Question #37681

1 Answer
Dec 20, 2014

242 Hz.

Explanation:

Solution : The frequency of the first wire must be 242 Hz.

Explanation : Solving this problem requires knowing the following concepts,

  • Speed of propagation of a wave in a string : When a string of linear mass density (mass per unit length) \mu is held at a tension of T, waves in the string propagate at a speed given by,
    \qquad \qquad \qquad \qquad \qquad \qquad \qquad \qquad \qquad v=\sqrt{ T/\mu}
    Since the tension (T) of the wire is held constant the speed of propagation of the wave along the string (v) is also a constant.

  • Standing Waves & Harmonics : The wavelength and frequencies of the various modes of standing waves (harmonics) are related to the string length (L) as:
    \qquad \lambda_n = (2L)/n; \qquad f_n=v/\lambda_n=n(v)/(2L)=(n)/(L).(v)/(2)
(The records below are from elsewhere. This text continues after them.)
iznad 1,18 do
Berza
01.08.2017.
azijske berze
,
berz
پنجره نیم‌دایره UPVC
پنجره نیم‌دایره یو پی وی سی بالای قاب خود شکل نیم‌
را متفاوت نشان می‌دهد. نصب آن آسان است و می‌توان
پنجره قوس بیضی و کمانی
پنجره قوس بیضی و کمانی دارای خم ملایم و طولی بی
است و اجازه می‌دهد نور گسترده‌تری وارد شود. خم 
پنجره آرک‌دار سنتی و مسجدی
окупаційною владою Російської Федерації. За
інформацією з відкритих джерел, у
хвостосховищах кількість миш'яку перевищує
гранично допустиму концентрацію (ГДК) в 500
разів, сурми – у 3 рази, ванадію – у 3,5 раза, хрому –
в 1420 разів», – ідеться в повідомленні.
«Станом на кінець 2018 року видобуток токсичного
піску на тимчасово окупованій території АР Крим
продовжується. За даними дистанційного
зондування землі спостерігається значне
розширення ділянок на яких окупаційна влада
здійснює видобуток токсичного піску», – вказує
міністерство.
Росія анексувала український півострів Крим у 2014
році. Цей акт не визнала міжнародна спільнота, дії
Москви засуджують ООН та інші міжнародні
Because v is a constant, the frequency of a particular mode (f_n) depends only on the string length (L). A shorter string produces a higher frequency while a long string produces a lower frequency.
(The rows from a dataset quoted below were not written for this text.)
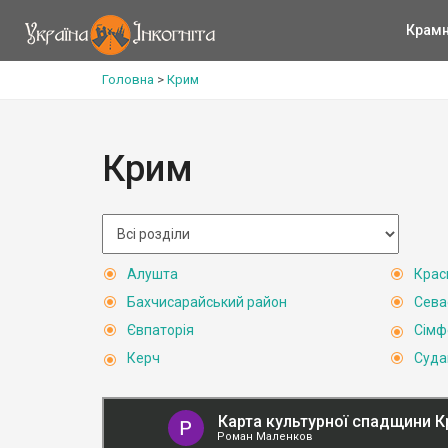
Крам
Головна
>
Крим
Крим
Алушта
Крас
Бахчисарайський район
Сева
Євпаторія
Сімф
Керч
Суда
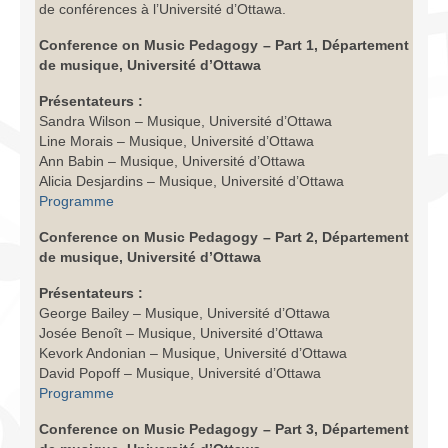
de conférences à l’Université d’Ottawa.
Infrastructure
Conference on Music Pedagogy – Part 1, Département
Programmes
de musique, Université d’Ottawa
Publications
Présentateurs :
Sandra Wilson – Musique, Université d’Ottawa
Ressources
Line Morais – Musique, Université d’Ottawa
Ann Babin – Musique, Université d’Ottawa
Archives
Alicia Desjardins – Musique, Université d’Ottawa
Programme
Carte du site
Conference on Music Pedagogy – Part 2, Département
de musique, Université d’Ottawa
Donner
Présentateurs :
George Bailey – Musique, Université d’Ottawa
Josée Benoît – Musique, Université d’Ottawa
Kevork Andonian – Musique, Université d’Ottawa
David Popoff – Musique, Université d’Ottawa
Programme
Conference on Music Pedagogy – Part 3, Département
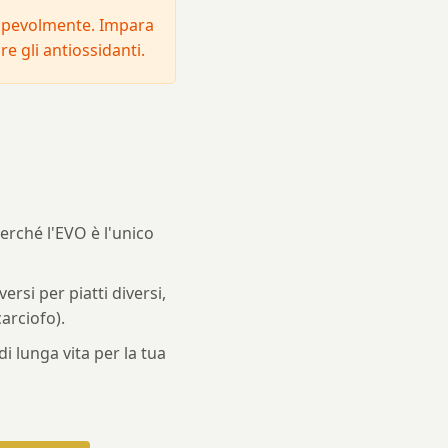
sapevolmente. Impara
e gli antiossidanti.
erché l'EVO è l'unico
ersi per piatti diversi,
arciofo).
di lunga vita per la tua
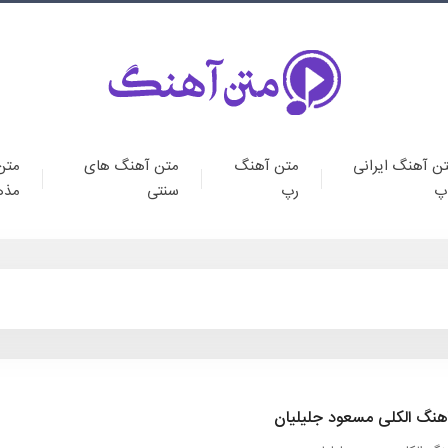
ن آهنگ ایرانی
متن آهنگ
متن آهنگ های
متن
پ
رپ
سنتی
مذه
هنگ الکلی مسعود جلیلیان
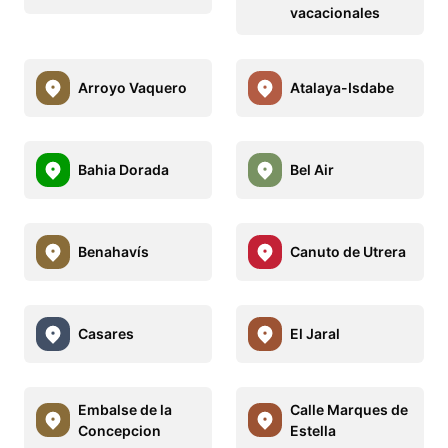
vacacionales
Arroyo Vaquero
Atalaya-Isdabe
Bahia Dorada
Bel Air
Benahavís
Canuto de Utrera
Casares
El Jaral
Embalse de la
Calle Marques de
Concepcion
Estella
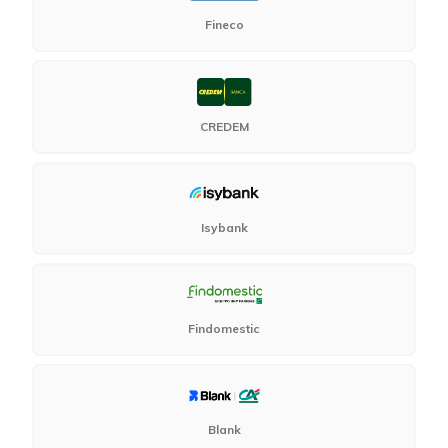
Fineco
CREDEM
Isybank
Findomestic
Blank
f_n(L_1) = n/L_1.v/2; \qquad f_n(L_2) = n/L_2.v/2; \qquad (f_n(L_1))/(f_n(L_2))=L_2/L_1 - (1)

  • Formation of Beats : Beats form as a result of the superposition of two waves that differ slightly in their frequencies. The beat frequency is equal to the frequency difference between the interacting waves.
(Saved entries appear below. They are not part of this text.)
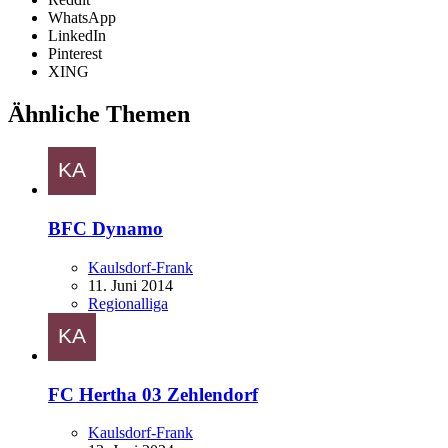
WhatsApp
LinkedIn
Pinterest
XING
Ähnliche Themen
BFC Dynamo
Kaulsdorf-Frank
11. Juni 2014
Regionalliga
FC Hertha 03 Zehlendorf
Kaulsdorf-Frank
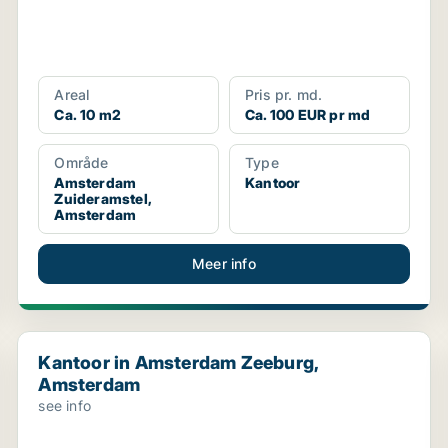
Areal
Pris pr. md.
Ca. 10 m2
Ca. 100 EUR pr md
Område
Type
Amsterdam
Kantoor
Zuideramstel,
Amsterdam
Meer info
Kantoor in Amsterdam Zeeburg, Amsterdam
Kantoor in Amsterdam Zeeburg,
Amsterdam
see info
\qquad \qquad \qquad \qquad \qquad \qquad f_{beat}=|f_{test}-f_{ref}|

This Problem : Let f_o be the frequency of the reference string, which is what we are interested in finding.

As the length of the test string increases from L_1=120 cm to L_2=122 cm, its frequency decreases from f_1 to f_2.

From Equation (1) : f_1/f_2=L_2/L_1 = (122 cm)/(120 cm) = 61/60 - (2)

Since there are two beats produced in both cases, the reference frequency f_o must be 2 Hz lower than f_1 and 2 Hz higher than f_2.\qquad \qquad f_1 = f_{o}+2; \qquad f_2=f_o-2;

\qquad \qquad \qquad f_1/f_2=(f_o + 2)/(f_o - 2) - (3)

Comparing Equations (2) & (3), \qquad (f_o + 2)/(f_o - 2) = 60/61.

Solving this equation for f_o we get f_o = 242 Hz.